Requirement
Copy out every line of the records below, unchanged and in the same order.

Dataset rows
————————

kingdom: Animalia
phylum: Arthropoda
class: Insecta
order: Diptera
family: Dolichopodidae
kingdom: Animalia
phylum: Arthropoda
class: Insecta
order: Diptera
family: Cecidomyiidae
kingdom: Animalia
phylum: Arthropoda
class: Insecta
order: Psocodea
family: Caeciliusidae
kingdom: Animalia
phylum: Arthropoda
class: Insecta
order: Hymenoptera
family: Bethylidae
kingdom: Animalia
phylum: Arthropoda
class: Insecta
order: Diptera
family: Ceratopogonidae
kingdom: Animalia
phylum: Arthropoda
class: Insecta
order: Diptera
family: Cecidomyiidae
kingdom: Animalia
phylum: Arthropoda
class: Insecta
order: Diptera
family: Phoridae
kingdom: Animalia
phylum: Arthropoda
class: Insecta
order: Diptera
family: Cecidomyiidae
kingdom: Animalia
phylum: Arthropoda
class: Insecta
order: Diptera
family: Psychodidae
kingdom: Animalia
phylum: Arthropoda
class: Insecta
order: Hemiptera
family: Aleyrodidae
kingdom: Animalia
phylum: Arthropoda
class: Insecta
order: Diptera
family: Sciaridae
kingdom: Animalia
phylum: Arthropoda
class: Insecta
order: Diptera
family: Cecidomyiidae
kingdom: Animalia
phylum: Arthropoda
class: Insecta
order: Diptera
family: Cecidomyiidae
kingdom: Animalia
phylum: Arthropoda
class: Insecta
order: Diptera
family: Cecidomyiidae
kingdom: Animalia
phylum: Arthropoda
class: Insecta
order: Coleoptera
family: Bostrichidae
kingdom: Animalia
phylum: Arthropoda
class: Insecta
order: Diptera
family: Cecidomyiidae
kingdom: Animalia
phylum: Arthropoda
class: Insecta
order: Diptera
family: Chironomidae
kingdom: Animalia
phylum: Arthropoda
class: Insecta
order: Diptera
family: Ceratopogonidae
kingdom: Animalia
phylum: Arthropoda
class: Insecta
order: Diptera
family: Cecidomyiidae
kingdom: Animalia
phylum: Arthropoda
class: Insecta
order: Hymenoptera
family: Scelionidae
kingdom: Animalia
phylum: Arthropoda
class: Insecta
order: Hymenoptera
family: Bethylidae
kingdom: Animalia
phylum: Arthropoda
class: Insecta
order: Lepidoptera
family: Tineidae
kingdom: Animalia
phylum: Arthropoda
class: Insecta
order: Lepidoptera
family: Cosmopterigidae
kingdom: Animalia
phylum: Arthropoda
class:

————————

Expected answer
kingdom: Animalia
phylum: Arthropoda
class: Insecta
order: Diptera
family: Dolichopodidae
kingdom: Animalia
phylum: Arthropoda
class: Insecta
order: Diptera
family: Cecidomyiidae
kingdom: Animalia
phylum: Arthropoda
class: Insecta
order: Psocodea
family: Caeciliusidae
kingdom: Animalia
phylum: Arthropoda
class: Insecta
order: Hymenoptera
family: Bethylidae
kingdom: Animalia
phylum: Arthropoda
class: Insecta
order: Diptera
family: Ceratopogonidae
kingdom: Animalia
phylum: Arthropoda
class: Insecta
order: Diptera
family: Cecidomyiidae
kingdom: Animalia
phylum: Arthropoda
class: Insecta
order: Diptera
family: Phoridae
kingdom: Animalia
phylum: Arthropoda
class: Insecta
order: Diptera
family: Cecidomyiidae
kingdom: Animalia
phylum: Arthropoda
class: Insecta
order: Diptera
family: Psychodidae
kingdom: Animalia
phylum: Arthropoda
class: Insecta
order: Hemiptera
family: Aleyrodidae
kingdom: Animalia
phylum: Arthropoda
class: Insecta
order: Diptera
family: Sciaridae
kingdom: Animalia
phylum: Arthropoda
class: Insecta
order: Diptera
family: Cecidomyiidae
kingdom: Animalia
phylum: Arthropoda
class: Insecta
order: Diptera
family: Cecidomyiidae
kingdom: Animalia
phylum: Arthropoda
class: Insecta
order: Diptera
family: Cecidomyiidae
kingdom: Animalia
phylum: Arthropoda
class: Insecta
order: Coleoptera
family: Bostrichidae
kingdom: Animalia
phylum: Arthropoda
class: Insecta
order: Diptera
family: Cecidomyiidae
kingdom: Animalia
phylum: Arthropoda
class: Insecta
order: Diptera
family: Chironomidae
kingdom: Animalia
phylum: Arthropoda
class: Insecta
order: Diptera
family: Ceratopogonidae
kingdom: Animalia
phylum: Arthropoda
class: Insecta
order: Diptera
family: Cecidomyiidae
kingdom: Animalia
phylum: Arthropoda
class: Insecta
order: Hymenoptera
family: Scelionidae
kingdom: Animalia
phylum: Arthropoda
class: Insecta
order: Hymenoptera
family: Bethylidae
kingdom: Animalia
phylum: Arthropoda
class: Insecta
order: Lepidoptera
family: Tineidae
kingdom: Animalia
phylum: Arthropoda
class: Insecta
order: Lepidoptera
family: Cosmopterigidae
kingdom: Animalia
phylum: Arthropoda
class:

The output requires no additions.